This is the FAQ page for the XML and Related Technologies forum. Contributions are welcome. Also see XmlLinks.
Q: The characters() method in my SAX parser doesn't return all the text (or is called more than once). What gives?
Here's what the javadocs of that method say: SAX parsers may return all contiguous character data in a single chunk, or they may split it into several chunks. William Brogden explains :
The characters() method may be called any number of times within a single element because the SAX parser only handles one bufferload of input characters at a time. It is up to the programmer to assemble the text properly.

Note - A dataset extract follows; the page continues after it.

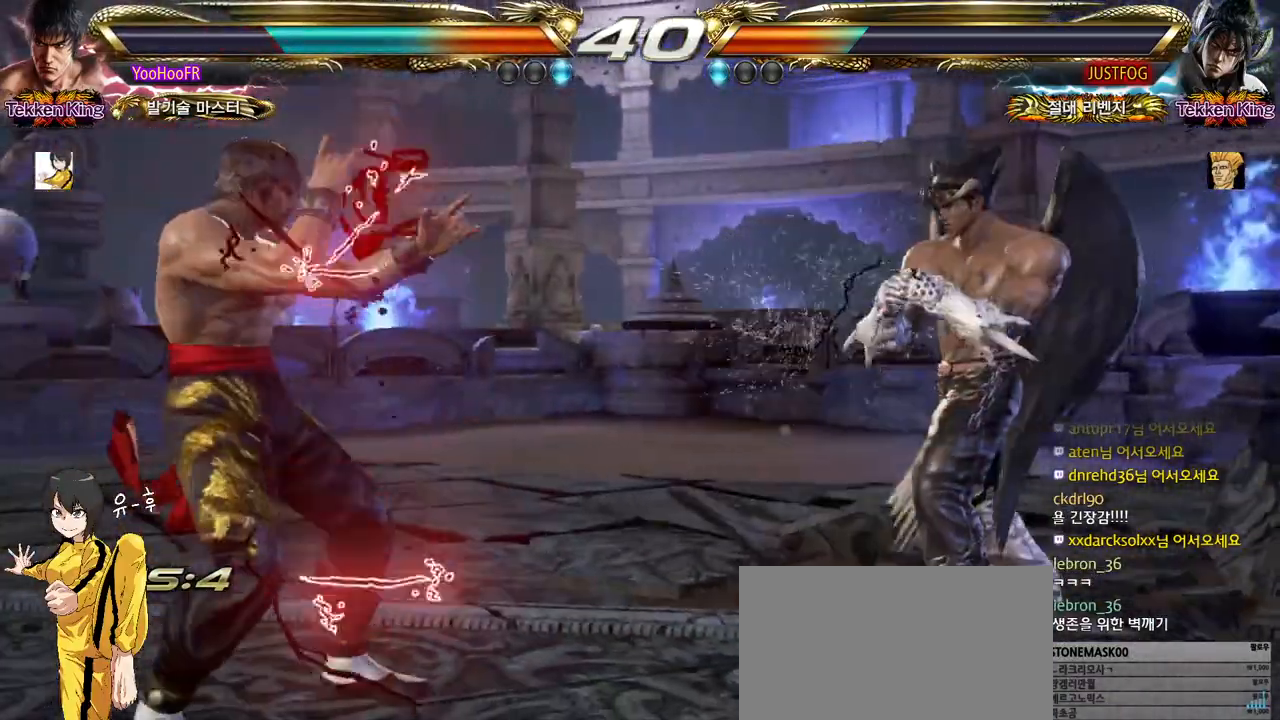
{"buttons": [], "left_stick": "left", "events": [[17, "left_stick", "center"], [83, "left_stick", "left"]]}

I normally have a StringBuffer or StringBuilder reference that gets a new instance when the appropriate startElement() is hit and gets additions from each call to the characters() method. When endElement() occurs I use toString() to get the assembled characters and then work on the logic.
XQJ - a standard API for XQuery processing in Java
XML Hammer "is a free and open-source tool that simplifies elementary XML actions like checking for well-formedness, validation, transformation and XPath searches using any JAXP implementation".
Xerces is a powerful XML parser that is now part of the JRE.
Crimson is a (now obsolete) XML parser that supports DOM, SAX and JAXP 1.1. It was used in the JRE before the switch to Xerces, and is a useful example for studying the inner workings of an XML parser.